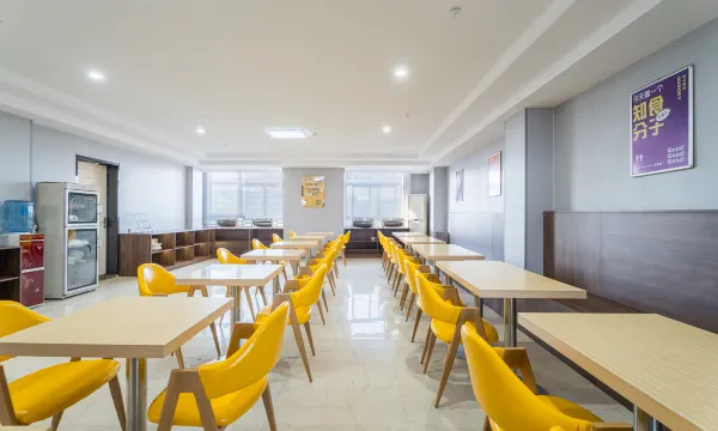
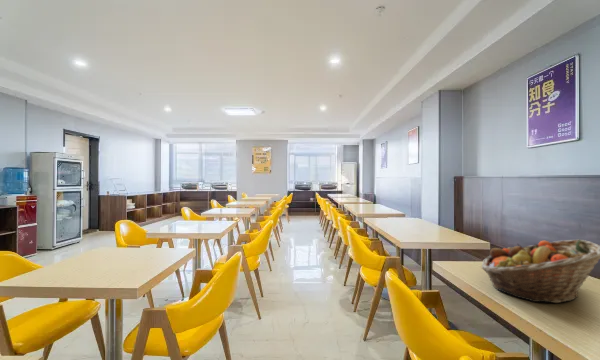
+ fruit basket [481,238,600,304]
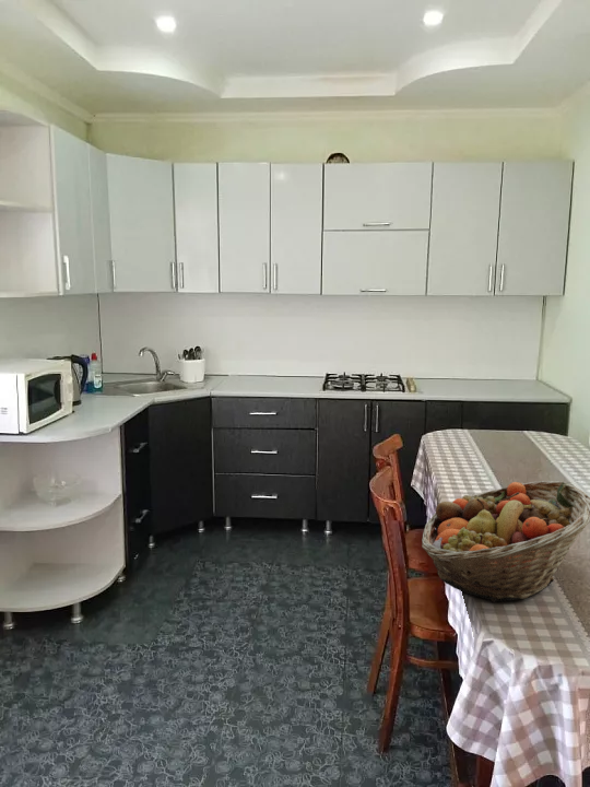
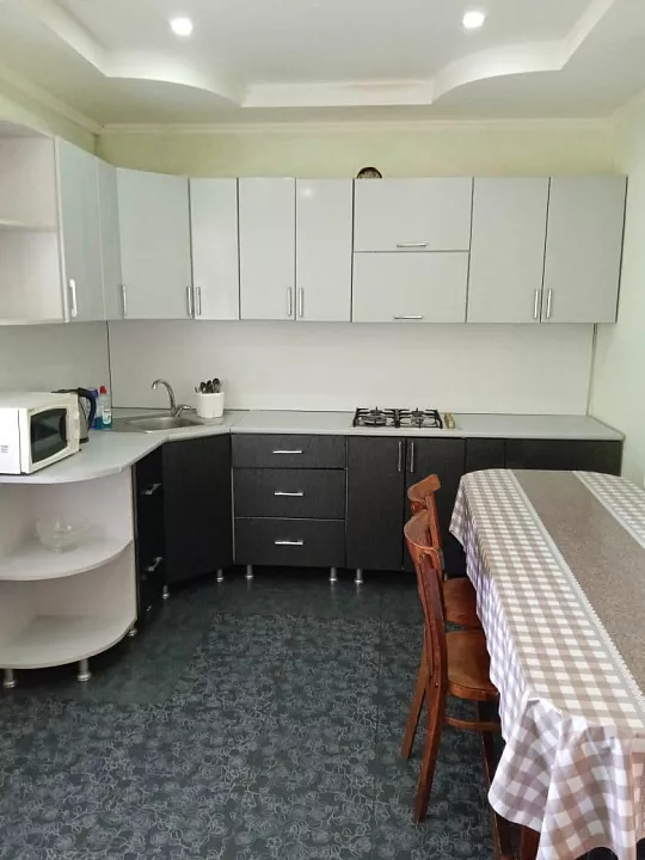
- fruit basket [421,480,590,603]
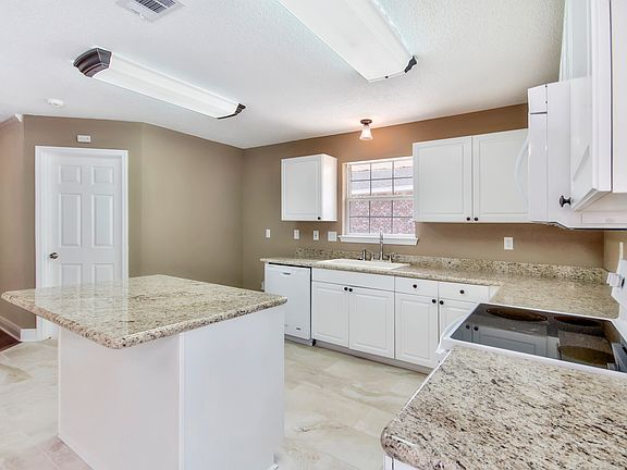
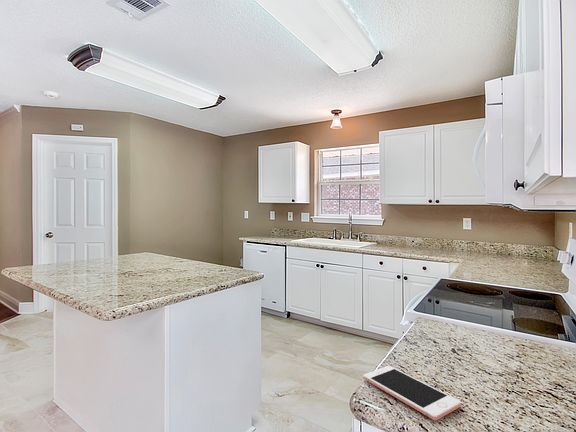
+ cell phone [363,365,462,421]
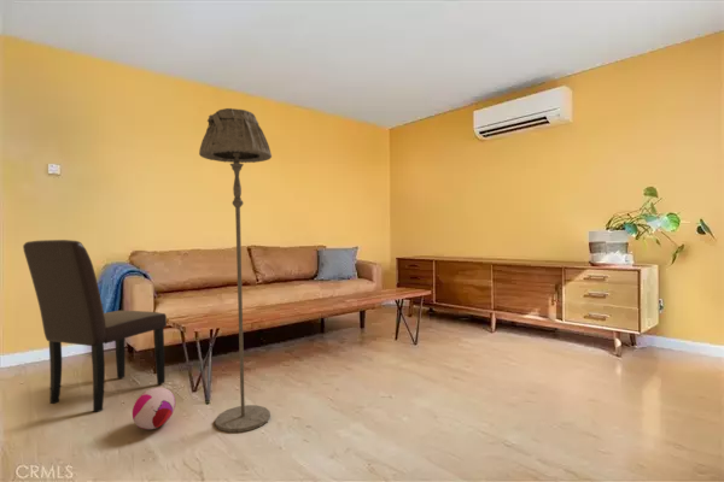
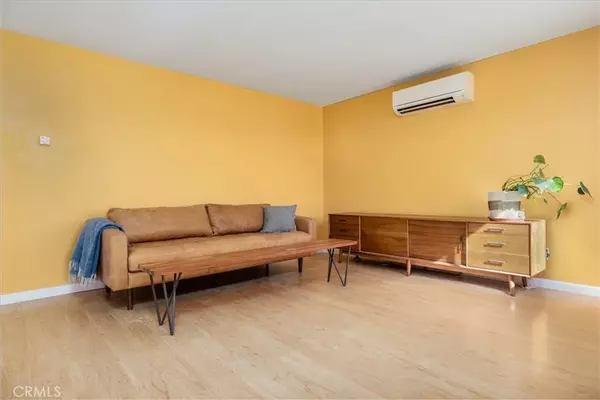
- floor lamp [198,107,273,434]
- chair [22,239,168,413]
- plush toy [132,387,176,430]
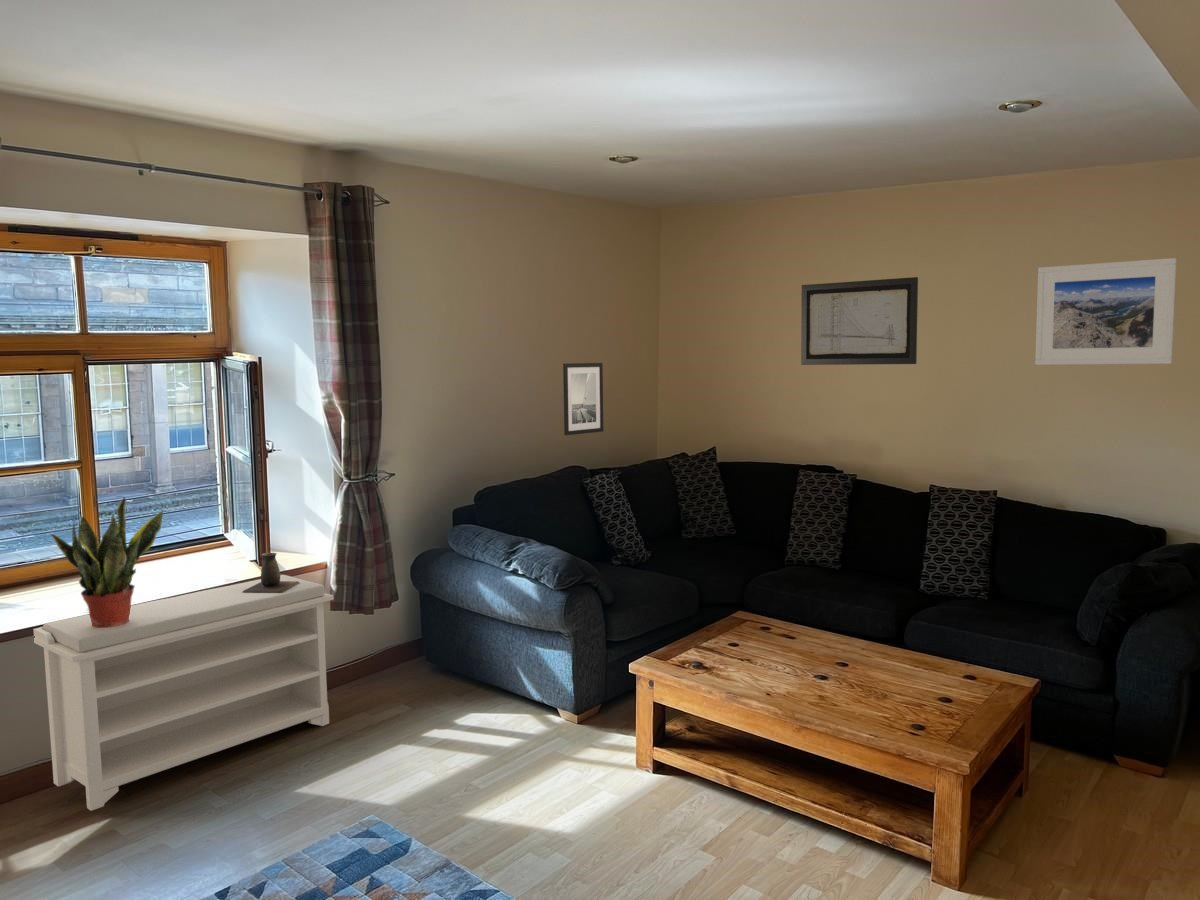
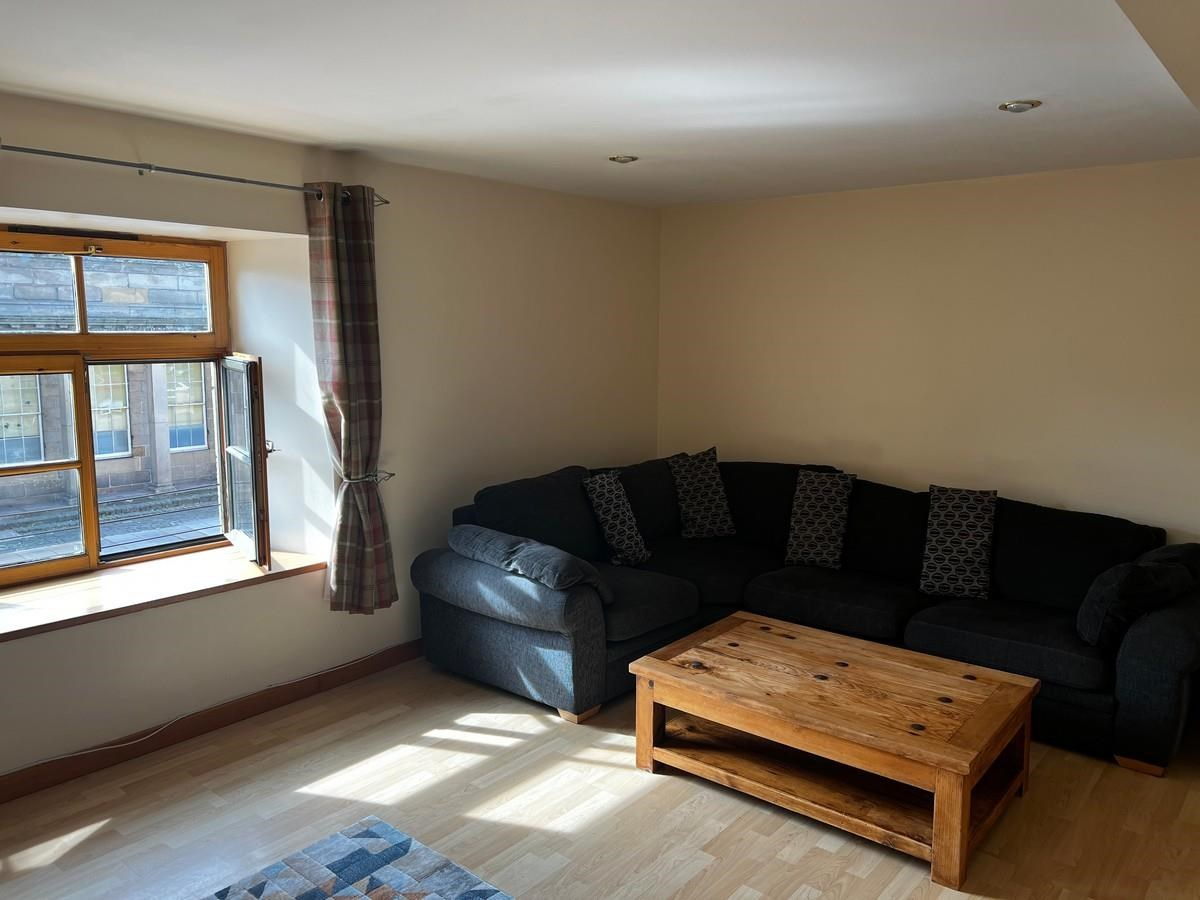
- bench [32,574,335,812]
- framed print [1034,257,1177,366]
- potted plant [48,496,164,628]
- wall art [562,362,604,436]
- decorative vase [243,552,300,592]
- wall art [800,276,919,366]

....

For this exercise, retype exactly, and only, the lines from the line with "cell phone [363,365,462,421]" through the last line of the material above, both included. Pictures stay out.

+ cell phone [363,365,462,421]
- floor lamp [198,107,273,434]
- chair [22,239,168,413]
- plush toy [132,387,176,430]
- bench [32,574,335,812]
- framed print [1034,257,1177,366]
- potted plant [48,496,164,628]
- wall art [562,362,604,436]
- decorative vase [243,552,300,592]
- wall art [800,276,919,366]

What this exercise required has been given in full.